The use of side letters in commercial transactions is common. Ancillary to a contract, a side letter is used to clarify, supplement or vary the original agreement. The key question is whether or not it is in fact a legally binding contract.

The recent case of Barbudev v Eurocom Cable Management Bulgaria EOOD & Others highlights the need to ensure that the side letter is not simply ‘an agreement to agree’.

The case concerned a company sale, where it was agreed that the seller, Mr Barbudev, would have shares in the buyer’s newly-merged company.  Because the terms of Mr Barbudev's investment could not be agreed before the sale was completed, the parties entered into a side letter.

Several years on, the company was sold but Mr Barbudev's investment agreement had still not been signed.
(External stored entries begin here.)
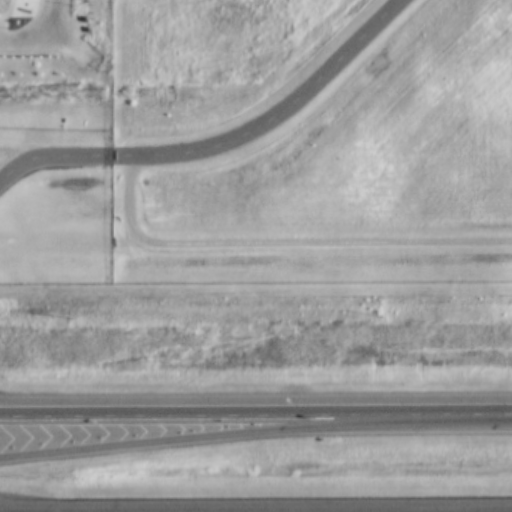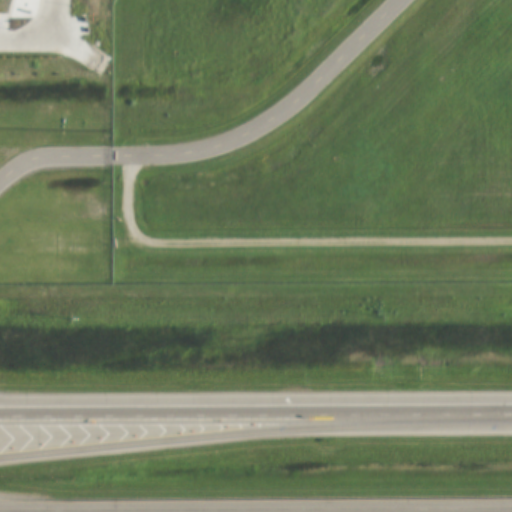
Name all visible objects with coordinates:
road: (46, 39)
airport: (142, 66)
road: (224, 141)
road: (256, 396)
road: (256, 506)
The court had to decide whether the side letter constituted a legally enforceable contract.

Intention to create legal relations

In Barbudev, the High Court confirmed that whether the parties have decided to create legal relations depends not on their subjective opinions but on ‘a consideration of what was communicated between them by words or conduct, and whether that leads objectively to the appropriate conclusion’. Additionally, there has always been a strong presumption by the courts that parties to commercial transactions intend to create legal relations.


There are two components to this requirement: certainty of language; and whether the document is sufficiently complete. Where certainty of language is an issue, courts limit themselves to interpreting a contract and not making one.


It is important to remember that, to be binding, a side letter must, like all contracts, be supported by consideration (unless made by a deed). Two key principles have emerged from side letter case law. The first is that that consideration must move from the promise (that is, the person who seeks to enforce the promise), although it need not move to the promisor. Secondly, past consideration is no consideration, so completed obligations will not be regarded as consideration. This could be relevant when a side letter is used to vary an existing arrangement. However, the courts look at the entirety of a whole transaction which means that side letters can form part of a larger deal.

When drafting a side letter, care should be given to ensure that the document is legally binding. This can be done by explicit wording to that effect as well as including legal boiler plating and incorporating previous contractual terms. Where doubts exist as to consideration, the letter should be executed as a deed.